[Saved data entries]
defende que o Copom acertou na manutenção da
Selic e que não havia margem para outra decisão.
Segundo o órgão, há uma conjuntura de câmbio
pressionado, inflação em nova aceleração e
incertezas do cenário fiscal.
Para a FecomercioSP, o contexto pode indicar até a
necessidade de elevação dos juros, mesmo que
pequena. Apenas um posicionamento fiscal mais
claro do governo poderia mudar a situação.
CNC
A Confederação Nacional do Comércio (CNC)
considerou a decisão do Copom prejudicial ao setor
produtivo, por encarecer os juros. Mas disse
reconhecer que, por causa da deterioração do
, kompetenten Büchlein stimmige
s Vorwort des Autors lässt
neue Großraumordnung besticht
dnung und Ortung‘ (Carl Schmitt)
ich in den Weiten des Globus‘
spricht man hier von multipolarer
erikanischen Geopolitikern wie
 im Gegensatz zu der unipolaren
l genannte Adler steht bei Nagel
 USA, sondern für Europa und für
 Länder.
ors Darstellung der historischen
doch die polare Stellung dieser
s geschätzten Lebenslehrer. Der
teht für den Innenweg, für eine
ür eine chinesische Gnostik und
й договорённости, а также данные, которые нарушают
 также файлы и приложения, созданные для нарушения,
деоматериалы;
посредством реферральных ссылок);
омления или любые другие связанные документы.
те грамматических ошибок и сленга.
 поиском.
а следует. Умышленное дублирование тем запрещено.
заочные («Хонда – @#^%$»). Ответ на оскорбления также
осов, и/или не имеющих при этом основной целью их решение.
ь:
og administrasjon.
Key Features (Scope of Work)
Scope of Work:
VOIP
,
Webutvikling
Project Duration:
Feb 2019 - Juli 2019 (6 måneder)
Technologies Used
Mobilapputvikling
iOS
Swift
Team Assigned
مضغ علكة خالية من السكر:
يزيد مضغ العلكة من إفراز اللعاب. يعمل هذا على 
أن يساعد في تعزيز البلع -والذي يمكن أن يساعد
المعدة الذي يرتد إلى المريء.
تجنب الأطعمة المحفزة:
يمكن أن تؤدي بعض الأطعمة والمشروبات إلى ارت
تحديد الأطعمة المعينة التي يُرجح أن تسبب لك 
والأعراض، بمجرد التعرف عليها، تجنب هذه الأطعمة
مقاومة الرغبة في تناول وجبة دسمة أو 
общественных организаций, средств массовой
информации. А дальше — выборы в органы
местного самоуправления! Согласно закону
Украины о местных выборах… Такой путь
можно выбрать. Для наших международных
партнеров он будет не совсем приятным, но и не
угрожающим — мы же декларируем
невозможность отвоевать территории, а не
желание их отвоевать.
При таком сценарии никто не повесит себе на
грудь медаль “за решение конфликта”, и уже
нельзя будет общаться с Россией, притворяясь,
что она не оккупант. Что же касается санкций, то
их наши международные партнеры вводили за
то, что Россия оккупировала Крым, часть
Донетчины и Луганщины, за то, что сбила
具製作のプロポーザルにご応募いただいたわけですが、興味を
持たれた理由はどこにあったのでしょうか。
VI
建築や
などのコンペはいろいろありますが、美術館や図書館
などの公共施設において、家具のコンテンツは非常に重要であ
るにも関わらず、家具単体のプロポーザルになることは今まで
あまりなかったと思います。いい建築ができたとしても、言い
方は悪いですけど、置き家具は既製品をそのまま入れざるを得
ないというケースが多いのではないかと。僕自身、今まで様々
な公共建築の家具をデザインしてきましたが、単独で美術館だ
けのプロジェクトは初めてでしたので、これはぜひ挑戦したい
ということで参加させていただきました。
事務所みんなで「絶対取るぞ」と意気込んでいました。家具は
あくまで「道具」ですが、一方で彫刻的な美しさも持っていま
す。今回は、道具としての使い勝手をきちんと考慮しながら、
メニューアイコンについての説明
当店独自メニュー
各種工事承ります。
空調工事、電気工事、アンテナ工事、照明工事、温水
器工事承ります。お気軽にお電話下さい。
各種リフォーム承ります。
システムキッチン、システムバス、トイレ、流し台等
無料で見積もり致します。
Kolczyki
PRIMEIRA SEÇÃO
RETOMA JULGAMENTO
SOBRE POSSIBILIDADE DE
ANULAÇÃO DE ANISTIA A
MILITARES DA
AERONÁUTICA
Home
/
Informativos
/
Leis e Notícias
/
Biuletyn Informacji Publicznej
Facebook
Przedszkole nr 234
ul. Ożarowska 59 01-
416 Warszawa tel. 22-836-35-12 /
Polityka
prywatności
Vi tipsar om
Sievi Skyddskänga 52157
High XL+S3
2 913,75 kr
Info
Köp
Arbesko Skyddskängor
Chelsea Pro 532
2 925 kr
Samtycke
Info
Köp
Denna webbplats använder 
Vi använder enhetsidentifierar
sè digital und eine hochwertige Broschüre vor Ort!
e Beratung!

What you need to do >> Update the data above by replacing every occurrence of "Copom" with "Comitê de Política Monetária" and leaving everything else unchanged.

Completed exercise >>
defende que o Comitê de Política Monetária acertou na manutenção da
Selic e que não havia margem para outra decisão.
Segundo o órgão, há uma conjuntura de câmbio
pressionado, inflação em nova aceleração e
incertezas do cenário fiscal.
Para a FecomercioSP, o contexto pode indicar até a
necessidade de elevação dos juros, mesmo que
pequena. Apenas um posicionamento fiscal mais
claro do governo poderia mudar a situação.
CNC
A Confederação Nacional do Comércio (CNC)
considerou a decisão do Comitê de Política Monetária prejudicial ao setor
produtivo, por encarecer os juros. Mas disse
reconhecer que, por causa da deterioração do
, kompetenten Büchlein stimmige
s Vorwort des Autors lässt
neue Großraumordnung besticht
dnung und Ortung‘ (Carl Schmitt)
ich in den Weiten des Globus‘
spricht man hier von multipolarer
erikanischen Geopolitikern wie
 im Gegensatz zu der unipolaren
l genannte Adler steht bei Nagel
 USA, sondern für Europa und für
 Länder.
ors Darstellung der historischen
doch die polare Stellung dieser
s geschätzten Lebenslehrer. Der
teht für den Innenweg, für eine
ür eine chinesische Gnostik und
й договорённости, а также данные, которые нарушают
 также файлы и приложения, созданные для нарушения,
деоматериалы;
посредством реферральных ссылок);
омления или любые другие связанные документы.
те грамматических ошибок и сленга.
 поиском.
а следует. Умышленное дублирование тем запрещено.
заочные («Хонда – @#^%$»). Ответ на оскорбления также
осов, и/или не имеющих при этом основной целью их решение.
ь:
og administrasjon.
Key Features (Scope of Work)
Scope of Work:
VOIP
,
Webutvikling
Project Duration:
Feb 2019 - Juli 2019 (6 måneder)
Technologies Used
Mobilapputvikling
iOS
Swift
Team Assigned
مضغ علكة خالية من السكر:
يزيد مضغ العلكة من إفراز اللعاب. يعمل هذا على 
أن يساعد في تعزيز البلع -والذي يمكن أن يساعد
المعدة الذي يرتد إلى المريء.
تجنب الأطعمة المحفزة:
يمكن أن تؤدي بعض الأطعمة والمشروبات إلى ارت
تحديد الأطعمة المعينة التي يُرجح أن تسبب لك 
والأعراض، بمجرد التعرف عليها، تجنب هذه الأطعمة
مقاومة الرغبة في تناول وجبة دسمة أو 
общественных организаций, средств массовой
информации. А дальше — выборы в органы
местного самоуправления! Согласно закону
Украины о местных выборах… Такой путь
можно выбрать. Для наших международных
партнеров он будет не совсем приятным, но и не
угрожающим — мы же декларируем
невозможность отвоевать территории, а не
желание их отвоевать.
При таком сценарии никто не повесит себе на
грудь медаль “за решение конфликта”, и уже
нельзя будет общаться с Россией, притворяясь,
что она не оккупант. Что же касается санкций, то
их наши международные партнеры вводили за
то, что Россия оккупировала Крым, часть
Донетчины и Луганщины, за то, что сбила
具製作のプロポーザルにご応募いただいたわけですが、興味を
持たれた理由はどこにあったのでしょうか。
VI
建築や
などのコンペはいろいろありますが、美術館や図書館
などの公共施設において、家具のコンテンツは非常に重要であ
るにも関わらず、家具単体のプロポーザルになることは今まで
あまりなかったと思います。いい建築ができたとしても、言い
方は悪いですけど、置き家具は既製品をそのまま入れざるを得
ないというケースが多いのではないかと。僕自身、今まで様々
な公共建築の家具をデザインしてきましたが、単独で美術館だ
けのプロジェクトは初めてでしたので、これはぜひ挑戦したい
ということで参加させていただきました。
事務所みんなで「絶対取るぞ」と意気込んでいました。家具は
あくまで「道具」ですが、一方で彫刻的な美しさも持っていま
す。今回は、道具としての使い勝手をきちんと考慮しながら、
メニューアイコンについての説明
当店独自メニュー
各種工事承ります。
空調工事、電気工事、アンテナ工事、照明工事、温水
器工事承ります。お気軽にお電話下さい。
各種リフォーム承ります。
システムキッチン、システムバス、トイレ、流し台等
無料で見積もり致します。
Kolczyki
PRIMEIRA SEÇÃO
RETOMA JULGAMENTO
SOBRE POSSIBILIDADE DE
ANULAÇÃO DE ANISTIA A
MILITARES DA
AERONÁUTICA
Home
/
Informativos
/
Leis e Notícias
/
Biuletyn Informacji Publicznej
Facebook
Przedszkole nr 234
ul. Ożarowska 59 01-
416 Warszawa tel. 22-836-35-12 /
Polityka
prywatności
Vi tipsar om
Sievi Skyddskänga 52157
High XL+S3
2 913,75 kr
Info
Köp
Arbesko Skyddskängor
Chelsea Pro 532
2 925 kr
Samtycke
Info
Köp
Denna webbplats använder 
Vi använder enhetsidentifierar
sè digital und eine hochwertige Broschüre vor Ort!
e Beratung!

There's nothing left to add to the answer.